(Your instructions): Search the listing below for the word "expired" and return each line that contains it.

-- Opening Marker --

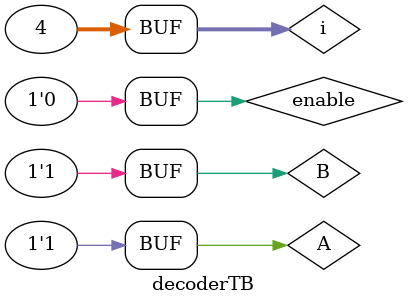
<source format=v>
module decoderDataflow(
  output [3:0] O,
  input A, B, enable
  );
  
  assign O[0] = ~(~A & ~B & ~enable);
  assign O[1] = ~(~A &  B & ~enable);
  assign O[2] = ~( A & ~B & ~enable);
  assign O[3] = ~( A &  B & ~enable);
  
endmodule


module decoderBehavioural(
  output reg [3:0] O,
  input A, B, enable
  );
  
  always @ (A or B)
  begin    
    O =4'b1111;
    case({A, B})
      2'b00: O[0] =  0;
      2'b01: O[1] =  0;
      2'b10: O[2] =  0;
      2'b11: O[3] =  0;
    endcase
  end
  
endmodule


module decoderGateLevel(
  output [3:0] O,
  input A, B, enable
  );
  
  wire notA, notB, notEnable;
  
  not
    n1 (notA, A),
    n2 (notB, B),
    n3 (notEnable,enable);
  nand
    n4 (O[0], notA, notB, notEnable),
    n5 (O[1], notA,    B, notEnable),
    n6 (O[2],    A, notB, notEnable),
    n7 (O[3],    A,    B, notEnable); 
  
endmodule


module decoderTB;
  wire [3:0] O;
  reg A, B, enable;
  
  decoderGateLevel d1(O, A, B, enable);
  
  integer i;
  
  initial begin
    enable = 1'b0;
    for(i = 0; i < 4; i = i + 1) begin
      {A, B} = i;
      #50 ;
    end
  end
endmodule
</source>
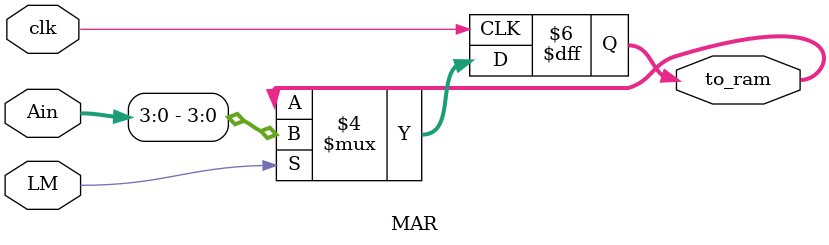
<source format=v>
`timescale 1ns / 1ps
module MAR (input [7:0] Ain,input LM, clk, output reg [3:0] to_ram );

always @(posedge clk)

begin
if (LM == 1'b1)
begin
to_ram <= Ain[3:0];
end
else
to_ram <= to_ram;
end
endmodule
</source>
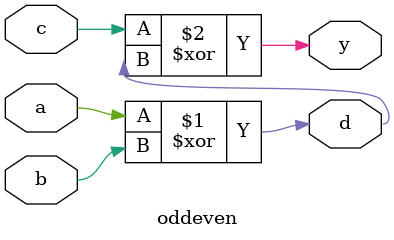
<source format=v>
module oddeven(a,b,c,d,y);
input a,b,c;
output y,d;
xor xor1(d,a,b);
xor xor2(y,c,d);
endmodule
</source>
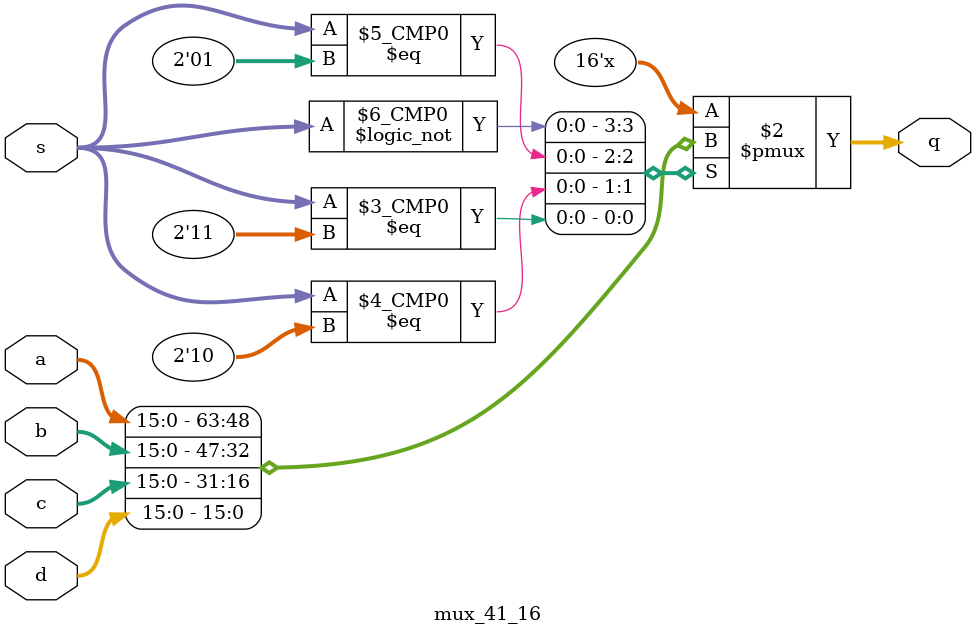
<source format=v>
module mux_41_16(a,b,c,d,s,q);
input  [15:0] a,b,c,d;
input  [1:0] s;
output reg [15:0] q;



always@(a,b,c,d,s)
begin
  
  case(s)
       2'b00:q=a;
       2'b01:q=b;
       2'b10:q=c;
       2'b11:q=d;
  endcase

end
    

endmodule

</source>
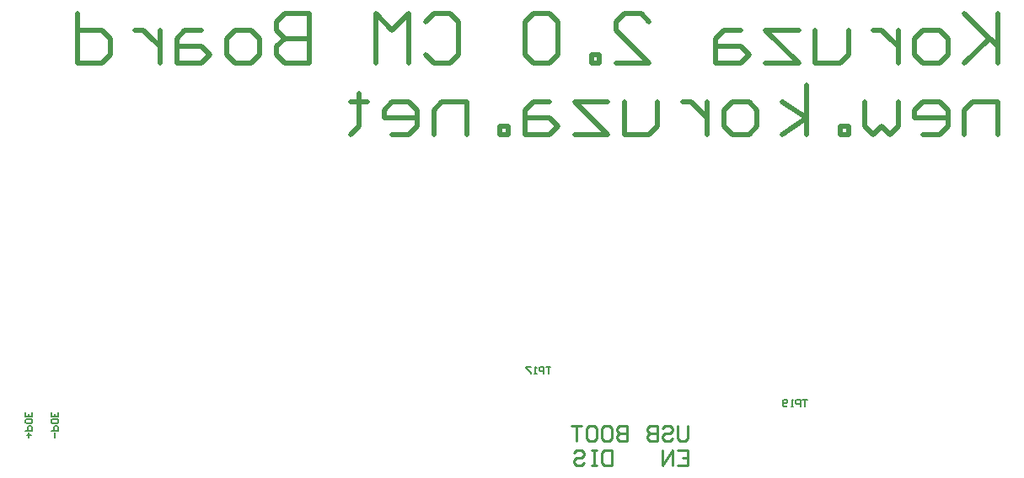
<source format=gbo>
G04 Layer_Color=32896*
%FSAX25Y25*%
%MOIN*%
G70*
G01*
G75*
%ADD47C,0.01969*%
%ADD93C,0.00787*%
%ADD95C,0.01000*%
D47*
X0974782Y0313736D02*
Y0294057D01*
Y0300617D01*
X0961662Y0313736D01*
X0971502Y0303897D01*
X0961662Y0294057D01*
X0951823D02*
X0945263D01*
X0941984Y0297337D01*
Y0303897D01*
X0945263Y0307176D01*
X0951823D01*
X0955103Y0303897D01*
Y0297337D01*
X0951823Y0294057D01*
X0935424Y0307176D02*
Y0294057D01*
Y0300617D01*
X0932144Y0303897D01*
X0928865Y0307176D01*
X0925585D01*
X0915746D02*
Y0297337D01*
X0912466Y0294057D01*
X0902626D01*
Y0307176D01*
X0896067D02*
X0882948D01*
X0896067Y0294057D01*
X0882948D01*
X0873108Y0307176D02*
X0866549D01*
X0863269Y0303897D01*
Y0294057D01*
X0873108D01*
X0876388Y0297337D01*
X0873108Y0300617D01*
X0863269D01*
X0823912Y0294057D02*
X0837031D01*
X0823912Y0307176D01*
Y0310456D01*
X0827191Y0313736D01*
X0833751D01*
X0837031Y0310456D01*
X0817352Y0294057D02*
Y0297337D01*
X0814072D01*
Y0294057D01*
X0817352D01*
X0800953Y0310456D02*
X0797673Y0313736D01*
X0791114D01*
X0787834Y0310456D01*
Y0297337D01*
X0791114Y0294057D01*
X0797673D01*
X0800953Y0297337D01*
Y0310456D01*
X0748477D02*
X0751756Y0313736D01*
X0758316D01*
X0761596Y0310456D01*
Y0297337D01*
X0758316Y0294057D01*
X0751756D01*
X0748477Y0297337D01*
X0741917Y0294057D02*
Y0313736D01*
X0735358Y0307176D01*
X0728798Y0313736D01*
Y0294057D01*
X0702560Y0313736D02*
Y0294057D01*
X0692720D01*
X0689441Y0297337D01*
Y0300617D01*
X0692720Y0303897D01*
X0702560D01*
X0692720D01*
X0689441Y0307176D01*
Y0310456D01*
X0692720Y0313736D01*
X0702560D01*
X0679601Y0294057D02*
X0673042D01*
X0669762Y0297337D01*
Y0303897D01*
X0673042Y0307176D01*
X0679601D01*
X0682881Y0303897D01*
Y0297337D01*
X0679601Y0294057D01*
X0659923Y0307176D02*
X0653363D01*
X0650083Y0303897D01*
Y0294057D01*
X0659923D01*
X0663202Y0297337D01*
X0659923Y0300617D01*
X0650083D01*
X0643524Y0307176D02*
Y0294057D01*
Y0300617D01*
X0640244Y0303897D01*
X0636964Y0307176D01*
X0633684D01*
X0610726Y0313736D02*
Y0294057D01*
X0620565D01*
X0623845Y0297337D01*
Y0303897D01*
X0620565Y0307176D01*
X0610726D01*
X0974782Y0265719D02*
Y0278838D01*
X0964942D01*
X0961662Y0275558D01*
Y0265719D01*
X0945263D02*
X0951823D01*
X0955103Y0268998D01*
Y0275558D01*
X0951823Y0278838D01*
X0945263D01*
X0941984Y0275558D01*
Y0272278D01*
X0955103D01*
X0935424Y0278838D02*
Y0268998D01*
X0932144Y0265719D01*
X0928865Y0268998D01*
X0925585Y0265719D01*
X0922305Y0268998D01*
Y0278838D01*
X0915746Y0265719D02*
Y0268998D01*
X0912466D01*
Y0265719D01*
X0915746D01*
X0899347D02*
Y0285397D01*
Y0272278D02*
X0889507Y0278838D01*
X0899347Y0272278D02*
X0889507Y0265719D01*
X0876388D02*
X0869829D01*
X0866549Y0268998D01*
Y0275558D01*
X0869829Y0278838D01*
X0876388D01*
X0879668Y0275558D01*
Y0268998D01*
X0876388Y0265719D01*
X0859989Y0278838D02*
Y0265719D01*
Y0272278D01*
X0856709Y0275558D01*
X0853430Y0278838D01*
X0850150D01*
X0840310D02*
Y0268998D01*
X0837031Y0265719D01*
X0827191D01*
Y0278838D01*
X0820632D02*
X0807513D01*
X0820632Y0265719D01*
X0807513D01*
X0797673Y0278838D02*
X0791114D01*
X0787834Y0275558D01*
Y0265719D01*
X0797673D01*
X0800953Y0268998D01*
X0797673Y0272278D01*
X0787834D01*
X0781275Y0265719D02*
Y0268998D01*
X0777995D01*
Y0265719D01*
X0781275D01*
X0764876D02*
Y0278838D01*
X0755036D01*
X0751756Y0275558D01*
Y0265719D01*
X0735358D02*
X0741917D01*
X0745197Y0268998D01*
Y0275558D01*
X0741917Y0278838D01*
X0735358D01*
X0732078Y0275558D01*
Y0272278D01*
X0745197D01*
X0722238Y0282117D02*
Y0278838D01*
X0725518D01*
X0718959D01*
X0722238D01*
Y0268998D01*
X0718959Y0265719D01*
D93*
X0899500Y0160755D02*
X0897663D01*
X0898582D01*
Y0158000D01*
X0896745D02*
Y0160755D01*
X0895368D01*
X0894908Y0160296D01*
Y0159378D01*
X0895368Y0158918D01*
X0896745D01*
X0893990Y0158000D02*
X0893072D01*
X0893531D01*
Y0160755D01*
X0893990Y0160296D01*
X0891694Y0158459D02*
X0891235Y0158000D01*
X0890317D01*
X0889857Y0158459D01*
Y0160296D01*
X0890317Y0160755D01*
X0891235D01*
X0891694Y0160296D01*
Y0159837D01*
X0891235Y0159378D01*
X0889857D01*
X0798000Y0173755D02*
X0796163D01*
X0797082D01*
Y0171000D01*
X0795245D02*
Y0173755D01*
X0793867D01*
X0793408Y0173296D01*
Y0172378D01*
X0793867Y0171918D01*
X0795245D01*
X0792490Y0171000D02*
X0791572D01*
X0792031D01*
Y0173755D01*
X0792490Y0173296D01*
X0790194Y0173755D02*
X0788357D01*
Y0173296D01*
X0790194Y0171459D01*
Y0171000D01*
X0591628Y0145750D02*
Y0147587D01*
X0592546Y0146668D02*
X0590709D01*
X0590250Y0148505D02*
X0593005D01*
Y0149882D01*
X0592546Y0150342D01*
X0591628D01*
X0591168Y0149882D01*
Y0148505D01*
X0593005Y0152638D02*
Y0151719D01*
X0592546Y0151260D01*
X0590709D01*
X0590250Y0151719D01*
Y0152638D01*
X0590709Y0153097D01*
X0592546D01*
X0593005Y0152638D01*
Y0155852D02*
Y0154015D01*
X0590250D01*
Y0155852D01*
X0591628Y0154015D02*
Y0154933D01*
X0601877Y0145750D02*
Y0147587D01*
X0600500Y0148505D02*
X0603255D01*
Y0149882D01*
X0602796Y0150342D01*
X0601877D01*
X0601418Y0149882D01*
Y0148505D01*
X0603255Y0152638D02*
Y0151719D01*
X0602796Y0151260D01*
X0600959D01*
X0600500Y0151719D01*
Y0152638D01*
X0600959Y0153097D01*
X0602796D01*
X0603255Y0152638D01*
Y0155852D02*
Y0154015D01*
X0600500D01*
Y0155852D01*
X0601877Y0154015D02*
Y0154933D01*
D95*
X0852250Y0150346D02*
Y0145347D01*
X0851250Y0144348D01*
X0849251D01*
X0848251Y0145347D01*
Y0150346D01*
X0842253Y0149346D02*
X0843253Y0150346D01*
X0845252D01*
X0846252Y0149346D01*
Y0148346D01*
X0845252Y0147347D01*
X0843253D01*
X0842253Y0146347D01*
Y0145347D01*
X0843253Y0144348D01*
X0845252D01*
X0846252Y0145347D01*
X0840254Y0150346D02*
Y0144348D01*
X0837255D01*
X0836255Y0145347D01*
Y0146347D01*
X0837255Y0147347D01*
X0840254D01*
X0837255D01*
X0836255Y0148346D01*
Y0149346D01*
X0837255Y0150346D01*
X0840254D01*
X0828258D02*
Y0144348D01*
X0825259D01*
X0824259Y0145347D01*
Y0146347D01*
X0825259Y0147347D01*
X0828258D01*
X0825259D01*
X0824259Y0148346D01*
Y0149346D01*
X0825259Y0150346D01*
X0828258D01*
X0819261D02*
X0821260D01*
X0822260Y0149346D01*
Y0145347D01*
X0821260Y0144348D01*
X0819261D01*
X0818261Y0145347D01*
Y0149346D01*
X0819261Y0150346D01*
X0813263D02*
X0815262D01*
X0816262Y0149346D01*
Y0145347D01*
X0815262Y0144348D01*
X0813263D01*
X0812263Y0145347D01*
Y0149346D01*
X0813263Y0150346D01*
X0810264D02*
X0806265D01*
X0808264D01*
Y0144348D01*
X0848251Y0140748D02*
X0852250D01*
Y0134750D01*
X0848251D01*
X0852250Y0137749D02*
X0850251D01*
X0846252Y0134750D02*
Y0140748D01*
X0842253Y0134750D01*
Y0140748D01*
X0822260D02*
Y0134750D01*
X0819261D01*
X0818261Y0135750D01*
Y0139748D01*
X0819261Y0140748D01*
X0822260D01*
X0816262D02*
X0814262D01*
X0815262D01*
Y0134750D01*
X0816262D01*
X0814262D01*
X0807265Y0139748D02*
X0808264Y0140748D01*
X0810264D01*
X0811263Y0139748D01*
Y0138749D01*
X0810264Y0137749D01*
X0808264D01*
X0807265Y0136749D01*
Y0135750D01*
X0808264Y0134750D01*
X0810264D01*
X0811263Y0135750D01*
M02*

</source>
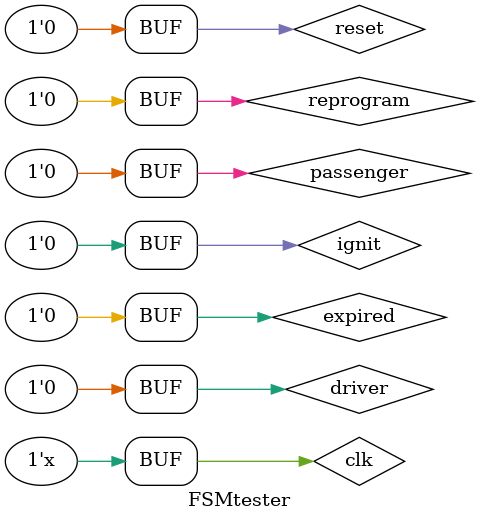
<source format=v>
`timescale 1ns / 1ps


module FSMtester;

	// Inputs
	reg clk;
	reg ignit;
	reg driver;
	reg passenger;
	reg reprogram;
	reg expired;
	reg reset;
	// Outputs
	wire [1:0] interval;
	wire start_timer;
	wire siren;
	wire status;
	wire [2:0] current_state;
	
	// Instantiate the Unit Under Test (UUT)
	FSM uut (
		.clk(clk), 
		.reset(reset),
		.ignit(ignit), 
		.driver(driver), 
		.passenger(passenger), 
		.reprogram(reprogram), 
		.expired(expired), 
		.interval(interval), 
		.start_timer(start_timer), 
		.siren(siren), 
		.status(status),
		.current_state(current_state)
	);
	always #5 clk=!clk;
	initial begin
		// Initialize Inputs
		clk = 0;
		ignit = 0;
		driver = 0;
		passenger = 0;
		reprogram = 0;
		expired = 0;
		reset=0;

		// Wait 100 ns for global reset to finish
		#100;
        
		// Add stimulus here
		driver=1;
		#400;
		ignit=1;
		#100;
		ignit=0;
		#100;
		driver=0;
		#400;
		reset=1;
		#50;
		reset=0;

	end
      
endmodule


</source>
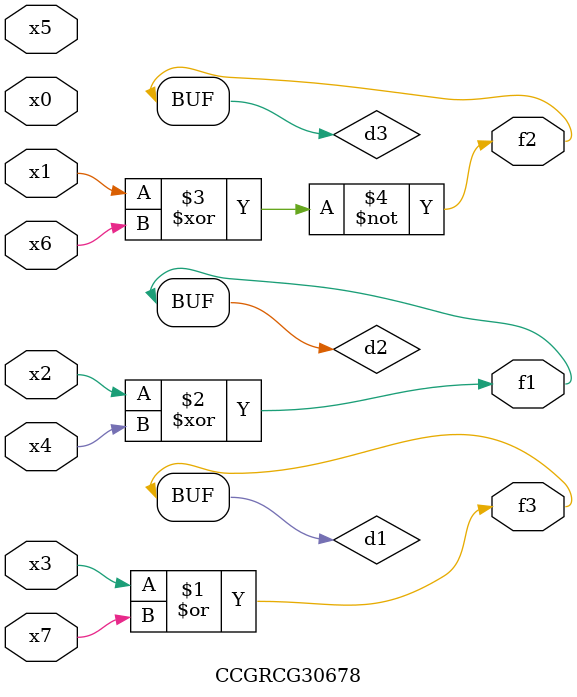
<source format=v>
module CCGRCG30678(
	input x0, x1, x2, x3, x4, x5, x6, x7,
	output f1, f2, f3
);

	wire d1, d2, d3;

	or (d1, x3, x7);
	xor (d2, x2, x4);
	xnor (d3, x1, x6);
	assign f1 = d2;
	assign f2 = d3;
	assign f3 = d1;
endmodule

</source>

-- Closing Marker --

(Your solution):
	reg expired;
		.expired(expired), 
		expired = 0;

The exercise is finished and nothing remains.